Here was the secretary's response: "Your coordinator is on vacation this week and we don't really know anyway, so wait until you hear that the vaccine is approved and call us back."

Pardon me?

Talk about needing to be a self-advocate for your personal health! I can honestly say that in the three years I've been a patient at my transplant center, I don't recall one occasion when the center pro-actively contacted me about any health matters, liver or otherwise - no updates on Hep C treatment options, research on immunosuppressant medication, nothing. Sure, my internist (my "regular" doctor) handles all healthcare that doesn't directly impact my liver. But I expected that given WHO's declaration of H1N1 as a novel pandemic, transplant centers would be able to guide their patients about priority ranking (or not) for vaccinations. Right?

I'm an idealist and given to fuss about things that should be (in my opinion). Tilting at windmills? Probably. But to put it in the words of my 15-year-old daughter, "I'm just sayin'... "

Photo by Philippe Ramakers

Monday, August 17, 2009

Biomarker May Predict Success of Hep C Treatment


Thank God for modern medicine and medical research.

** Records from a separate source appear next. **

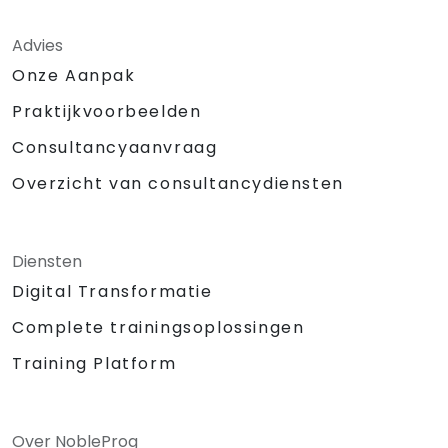
Advies
Onze Aanpak
Praktijkvoorbeelden
Consultancyaanvraag
Overzicht van consultancydiensten
Diensten
Digital Transformatie
Complete trainingsoplossingen
Training Platform
Over NobleProg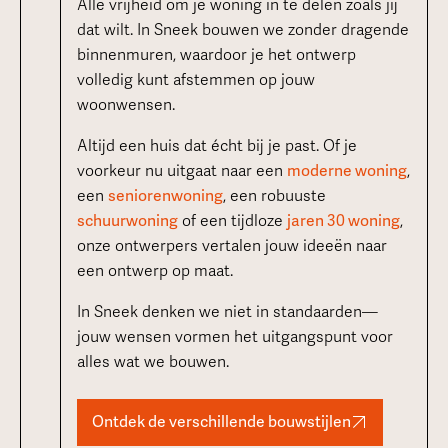
Alle vrijheid om je woning in te delen zoals jij
dat wilt. In Sneek bouwen we zonder dragende
binnenmuren, waardoor je het ontwerp
volledig kunt afstemmen op jouw
woonwensen.
Altijd een huis dat écht bij je past. Of je
voorkeur nu uitgaat naar een
moderne woning
,
een
seniorenwoning
, een robuuste
schuurwoning
of een tijdloze
jaren 30 woning
,
onze ontwerpers vertalen jouw ideeën naar
een ontwerp op maat.
In Sneek denken we niet in standaarden—
jouw wensen vormen het uitgangspunt voor
alles wat we bouwen.
Ontdek de verschillende bouwstijlen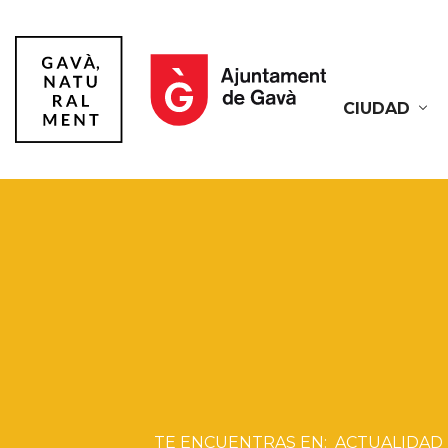
CIUDAD
Gavà
ACTUALIDAD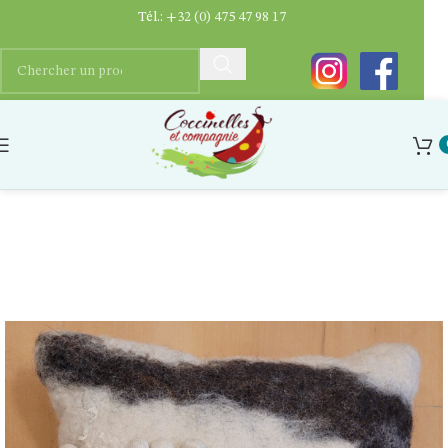
Tél.:
+32 (0) 475 47 98 17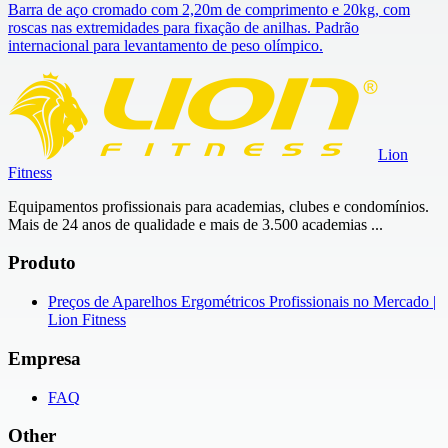
Barra de aço cromado com 2,20m de comprimento e 20kg, com
roscas nas extremidades para fixação de anilhas. Padrão
internacional para levantamento de peso olímpico.
Lion
Fitness
Equipamentos profissionais para academias, clubes e condomínios.
Mais de 24 anos de qualidade e mais de 3.500 academias ...
Produto
Preços de Aparelhos Ergométricos Profissionais no Mercado |
Lion Fitness
Empresa
FAQ
Other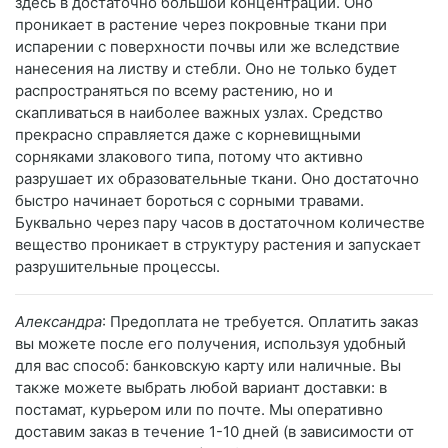
здесь в достаточно большой концентрации. Оно
проникает в растение через покровные ткани при
испарении с поверхности почвы или же вследствие
нанесения на листву и стебли. Оно не только будет
распространяться по всему растению, но и
скапливаться в наиболее важных узлах. Средство
прекрасно справляется даже с корневищными
сорняками злакового типа, потому что активно
разрушает их образовательные ткани. Оно достаточно
быстро начинает бороться с сорными травами.
Буквально через пару часов в достаточном количестве
вещество проникает в структуру растения и запускает
разрушительные процессы.
Александра
: Предоплата не требуется. Оплатить заказ
вы можете после его получения, используя удобный
для вас способ: банковскую карту или наличные. Вы
также можете выбрать любой вариант доставки: в
постамат, курьером или по почте. Мы оперативно
доставим заказ в течение 1-10 дней (в зависимости от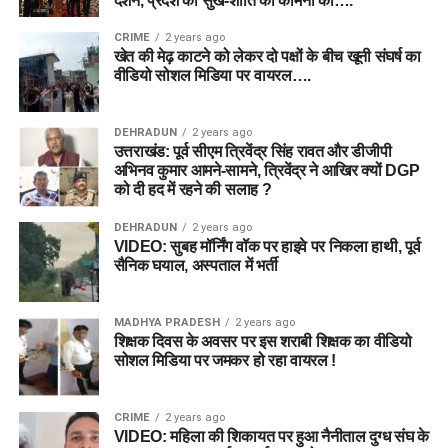
दर्शन, प्रदेश की सुख-शांति की कामना की….
CRIME
2 years ago
खेत की मेढ़ काटने को लेकर दो पक्षों के बीच खूनी संघर्ष का
वीडियो सोशल मिडिया पर वायरल….
DEHRADUN
2 years ago
उत्तराखंड: पूर्व सीएम त्रिवेंद्र सिंह रावत और डीजीपी
अभिनव कुमार आमने-सामने, त्रिवेंद्र ने आखिर क्यों DGP
को दी हद में रहने की सलाह ?
DEHRADUN
2 years ago
VIDEO: सुबह मॉर्निंग वॉक पर हाइवे पर निकला हाथी, पूर्व
सैनिक घयाल, अस्पताल में भर्ती
MADHYA PRADESH
2 years ago
शिक्षक दिवस के अवसर पर इस शराबी शिक्षक का वीडियो
सोशल मिडिया पर जमकर हो रहा वायरल !
CRIME
2 years ago
VIDEO: महिला की शिकायत पर हुआ नैनीताल दुग्ध संघ के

From Reuters, August 17, 2009
CHICAGO (Reuters) - A slight difference in a person's genetic code could determine whether they respond to a grueling round of treatment for hepatitis C infection or not, U.S. researchers said on Sunday.

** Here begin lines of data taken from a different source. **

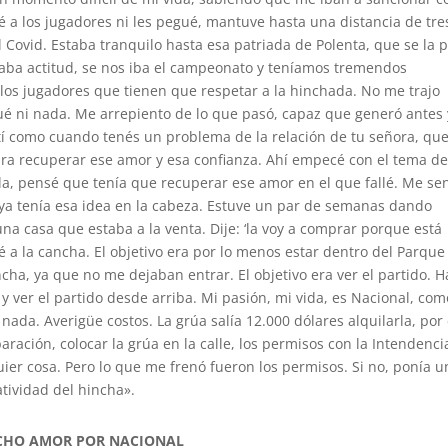
té a los jugadores ni les pegué, mantuve hasta una distancia de tre
Covid. Estaba tranquilo hasta esa patriada de Polenta, que se la 
ltaba actitud, se nos iba el campeonato y teníamos tremendos
 los jugadores que tienen que respetar a la hinchada. No me trajo
ué ni nada. Me arrepiento de lo que pasó, capaz que generó antes
í como cuando tenés un problema de la relación de tu señora, que
ara recuperar ese amor y esa confianza. Ahí empecé con el tema d
, pensé que tenía que recuperar ese amor en el que fallé. Me sen
s ya tenía esa idea en la cabeza. Estuve un par de semanas dando
una casa que estaba a la venta. Dije: ‘la voy a comprar porque está
é a la cancha. El objetivo era por lo menos estar dentro del Parque
cha, ya que no me dejaban entrar. El objetivo era ver el partido. H
 y ver el partido desde arriba. Mi pasión, mi vida, es Nacional, com
ada. Averigüe costos. La grúa salía 12.000 dólares alquilarla, por 
ración, colocar la grúa en la calle, los permisos con la Intendenci
quier cosa. Pero lo que me frenó fueron los permisos. Si no, ponía 
atividad del hincha».
CHO AMOR POR NACIONAL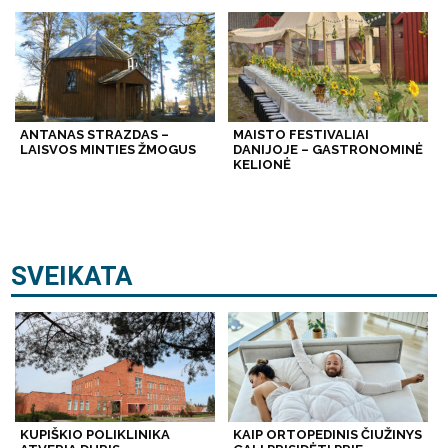
ANTANAS STRAZDAS –
MAISTO FESTIVALIAI
LAISVOS MINTIES ŽMOGUS
DANIJOJE – GASTRONOMINĖ
KELIONĖ
SVEIKATA
KUPIŠKIO POLIKLINIKA
KAIP ORTOPEDINIS ČIUŽINYS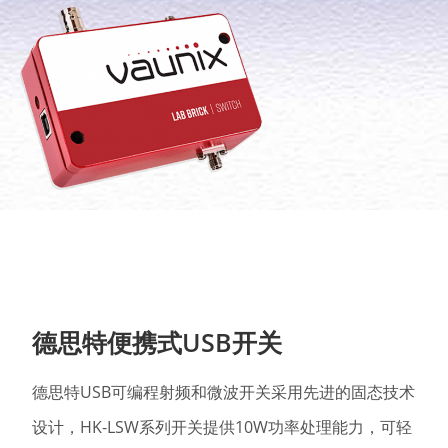
德思特便携式USB开关
德思特USB可编程
射频和微波开关采用先进的固态技术
设计，HK-LSW系列开关提供10W功率处理能力，可轻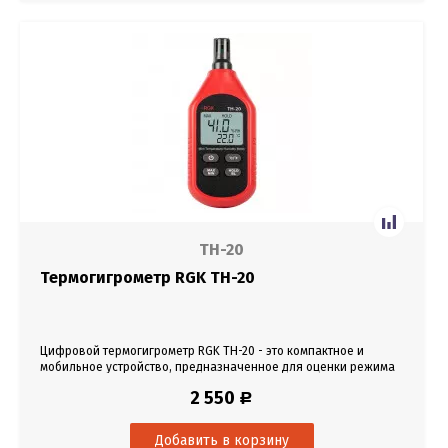
TH-20
Термогигрометр RGK TH-20
Цифровой термогигрометр RGK TH-20 - это компактное и
мобильное устройство, предназначенное для оценки режима
хранения продукции на складах, контролю условий труда в
2 550
Р
производственных и офисных помещениях.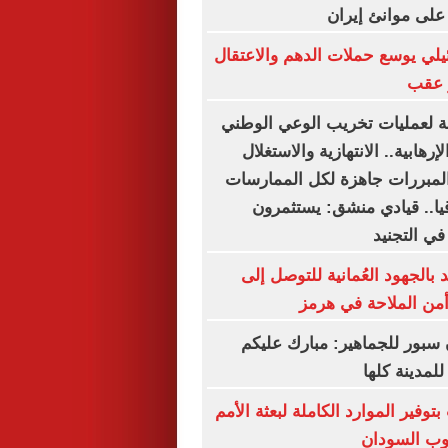
على موانئ إيران
ئيلي يوسع حملات الدهم والاعتقال
ر عقب
لة لعمليات تخريب الوعي الوطني
رهابية.. الانتهازية والاستغلال
لمبررات جاهزة لكل الممارسات
يا.. قيادي منشق: يستثمرون
في التجنيد
بالجهود العُمانية للتوصل إلى
من الملاحة في هرمز
بور للجماهير: مبارك عليكم
لمدينة كلها
توفير الموارد الكاملة لبعثة الأمم
وب السودان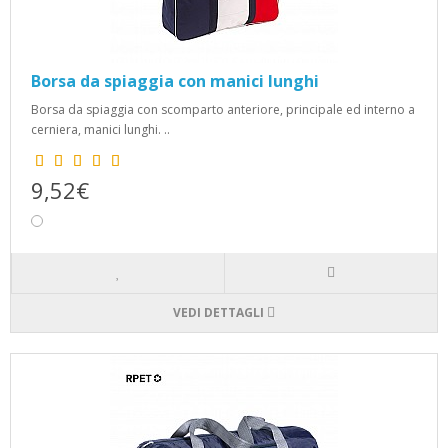
Borsa da spiaggia con manici lunghi
Borsa da spiaggia con scomparto anteriore, principale ed interno a
cerniera, manici lunghi. ..
9,52€
VEDI DETTAGLI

Tests looking for that deviation could be used to help decide which patients are most likely to benefit, they said. The finding may also explain why some racial and ethnic groups fare more poorly on standard treatments than others...

"If you look at individuals with the good response genotype, about 80 percent of them will be cured. If you look at individuals with the poor-response genotype, about 30 percent of them will be cured," [said genetics researcher David Goldstein of Duke University, who led the study]. "That is just a huge, huge difference."

[The study] was funded by Schering-Plough, maker of one of two standard hepatitis C regimens -- a combination of Pegintron and the antiviral ribavirin.
Great research like this leaves pragmatic me with questions about the practical application of these findings - Will patients be screened for this biomarker prior to treatment? How much will the screening cost and when will it become a standard part of the process?

What do you think?

Saturday, August 8, 2009

About My Extended Break...

When I last posted on this blog, well over a month ago, I thought I was ready to resume blogging after a little break. I was wrong. And I disappeared again.

Let me tell you what has been happening...

It's taken me longer to shake the blues and recharge my batteries, so to speak. My latest bout of liver mysteries, which started at the beginning of the year, had become too stressful and I wasn't finding answers to my questions. I called my transplant coordinator in tears, having failed to lose weight and exercise as I had been directed, and begged off blood work until I could pull myself together.

So I've enjoyed a few months without tests or questions or even blogging, and ignorance has been bliss. I describe this as my "vacation from being sick" and it has been wonderful. I visited New York City with my daughter, traveled to Michigan to attend a wedding and went on several college visits with my son, who starts his senior year of high school in a few weeks. I rested, did some long-overdue home decorating and filed several years' worth of papers.

And now it's time to be a liver transplant patient with Hep C again. I have enough reserved energy to be a bit hopeful and have had enough distance to view the process with a bit of perspective. Most of all, I'm ready to resume blogging. My resolve to share my experience with others on this path has never wavered; now it's time to sit at my keyboard and resume this work.